At each bus intersection in a crossbar switch, we need several components, but the most basic is a way to switch address and data information from one bus to another:

                 CPU
             addr data write
               |   |   |
               /   /   |
               |   |   |
   addr  --/---|---|---|--o---------------------------
MEM            |   |   |  |
   data  --/---|---|---|--|--------o------------------
               |   |   |  |        |
   write ------|---|---|--|-o------|------------------
               |   |   | _|_|_     |
               |   |   |   |       |
               |   |   |  / \      |
               |   |   | /___\-----|--------------o--- enable
               |   |   |   |    ---o---     ___   |
               o---|---|-| |  _|_      |   |   |--o
               |   |   | |-  \   /-----|---|AND|  |
               |   |   o-|    \ /      |   |___|O-|--
               |   |   |       |       |    ___   |  |
               |   |   |       |      / \  |   |--   |
               |   |   |       |     /___\-|AND|     |
               |   |   |       |       |   |___|-----o
               |   |   |        ---o---              |
               |   |   |           |                 |
               |   o---|-----------                  |
               |   |   |                             |
               |   |   o----------------------------- 
               |   |   |
               |   |   |

Here, when the enable line for an intersection between the busses is high, bus coupler logic transmits the address and the read-write control line from the CPU bus to the memory bus, and bidirectional bus coupler logic transmits the data in the appropriate direction between the busses, depending on whether this is a read or write operation.

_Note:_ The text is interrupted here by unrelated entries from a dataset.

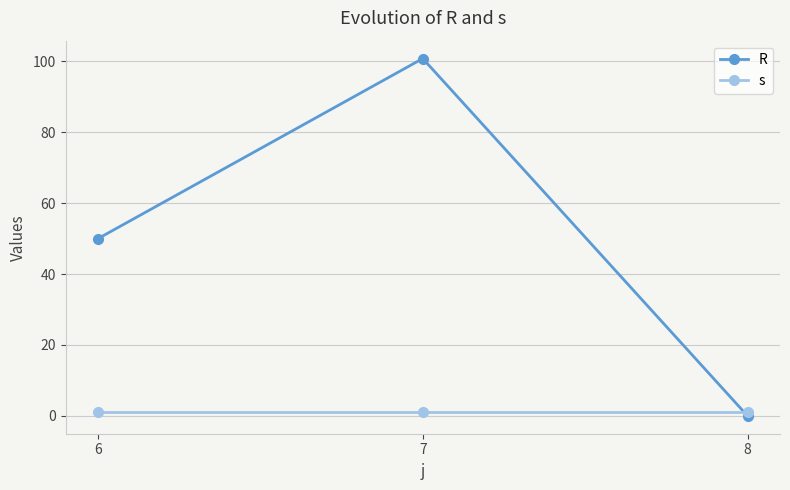

What is the difference between the maximum and minimum values in the R series?

100.8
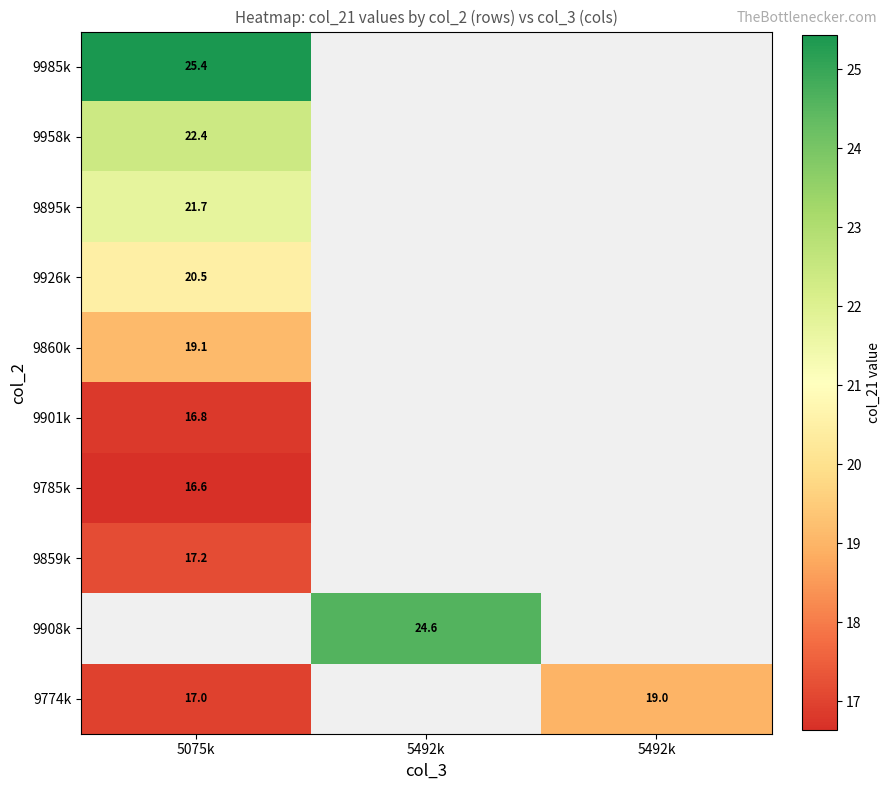

How many distinct data groups are displayed?

10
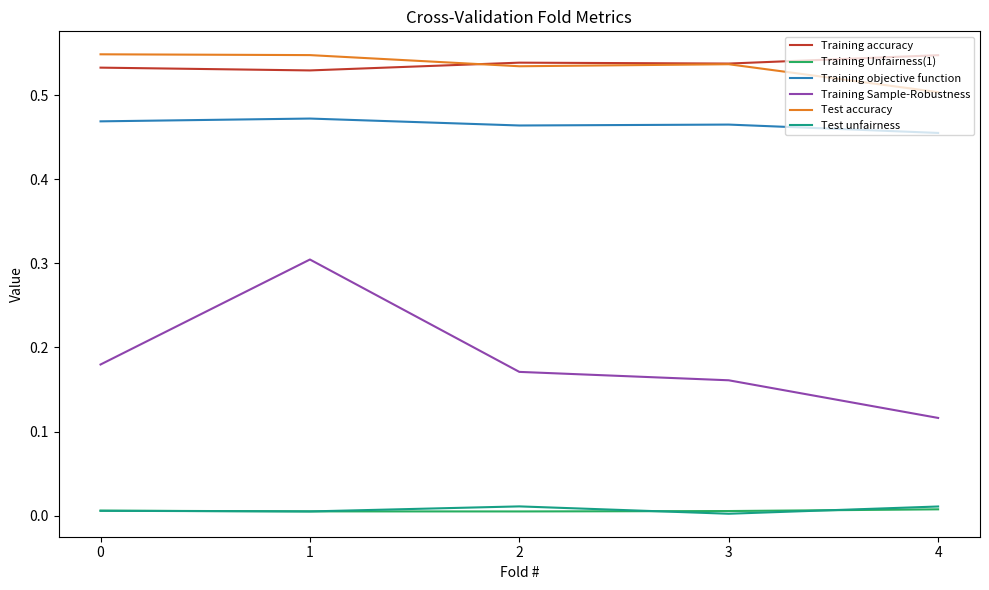

Does the chart display data point markers on the line(s)?

No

A particular connection will be enabled when two conditions hold:

A) The least significant bits on the address from the CPU to memory select this memory module and
B) The bus grant logic grants this memory to this CPU.

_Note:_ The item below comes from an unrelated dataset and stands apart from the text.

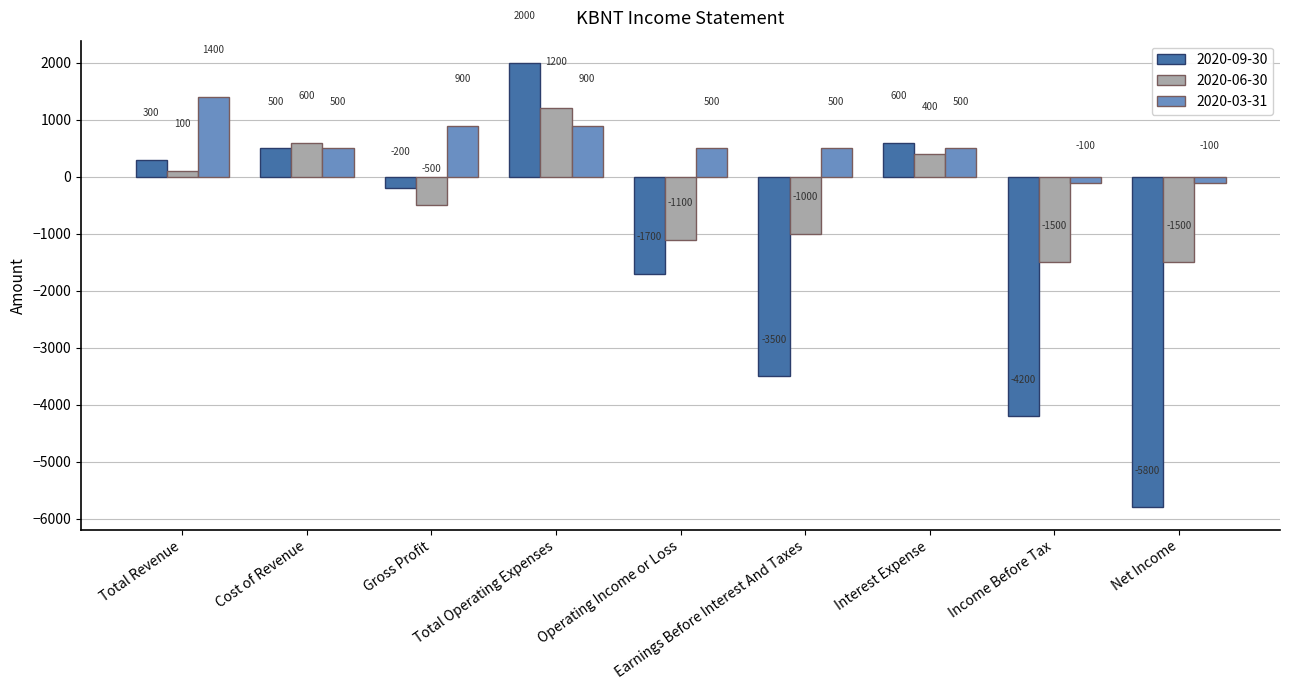

What is the total value across all series at Net Income?

-7400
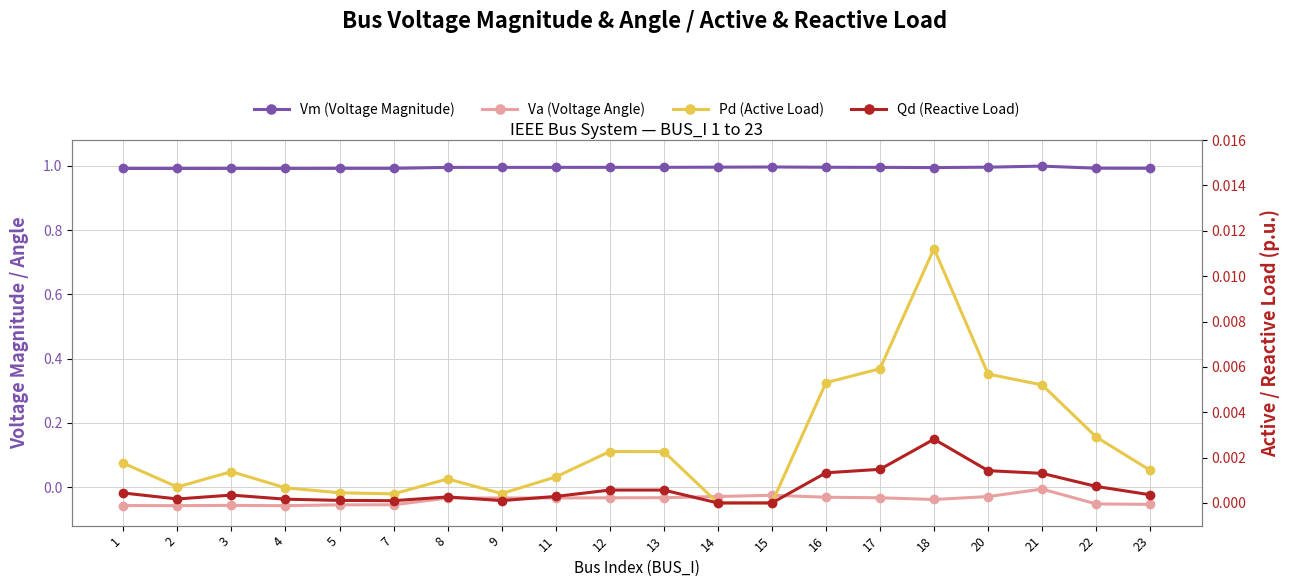

Which series has the largest total across all categories?

Vm (Voltage Magnitude)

So, in sum, we must have the following picture:

                   CPU
                  basic
                   bus req grant
                    |   |   |   ________ 
                    |   |   |  | Decode |
                    o---|---|--|addr lsb|
                    |   |   |  |________|
                    |   |   |   | |  | |
                    |   |   |      \
                    |   |   |       | each intersection 
                    |   |   |       | is connected to a
                   _|_  |   |       | different output.
                  |   | |   |       |
   basic bus -----|   |-|---|-------|------------------
MEM               |___| |   |       |
   req       ----/--|---|---|-------|------o-----------
                /   |   |   |       |      |
   grant     --/----|---|---|-------|------|-------o---
               |    |   |   |      _|_     |       |
               |    |   |   |     |   |   / \     _|_ 
               |    |   o---|-----|AND|  /___\-o-\   /
               |    |   |   |     |___|    1   |  \ /
               |    |   |   |       |req       |   |
               |    |   |   |   ____|____      |   |
   priority    |    |   |   |  |bus grant|     |   |
   chain     --|----|---|---|--| logic   |-----|---|---
               |    |   |   |  |_________|     |   |
               |    |   |   |       |          |   |
               |    |   |   |       |grant     |   |
                ----|---|---|-------o----------    |
                    |   |   |                      |
                    |   |   |                      |
                    |   |   o----------------------
                    |   |   |
                    |   |   |

The cost of an N by N crossbar switch for a bus with an A-bit address and a D-bit data path will by O(NxNx(A+D)). This is not a pleasant cost to pay when N and M are large. Furthermore, if you imagine building a single crossbar intersection as an integrated circuit, it will require 2(A+D)+k input output pins, where k is a small integer that accounts for miscellaneous connections such as the priority chain, read/write lines and so on. On a modern machine with a 32 bit address and a 64 bit data path, this will requires chips with about 200 pins, ignoring power and ground! This pin count is comparable to that of a good microprocessor circa the year 2000!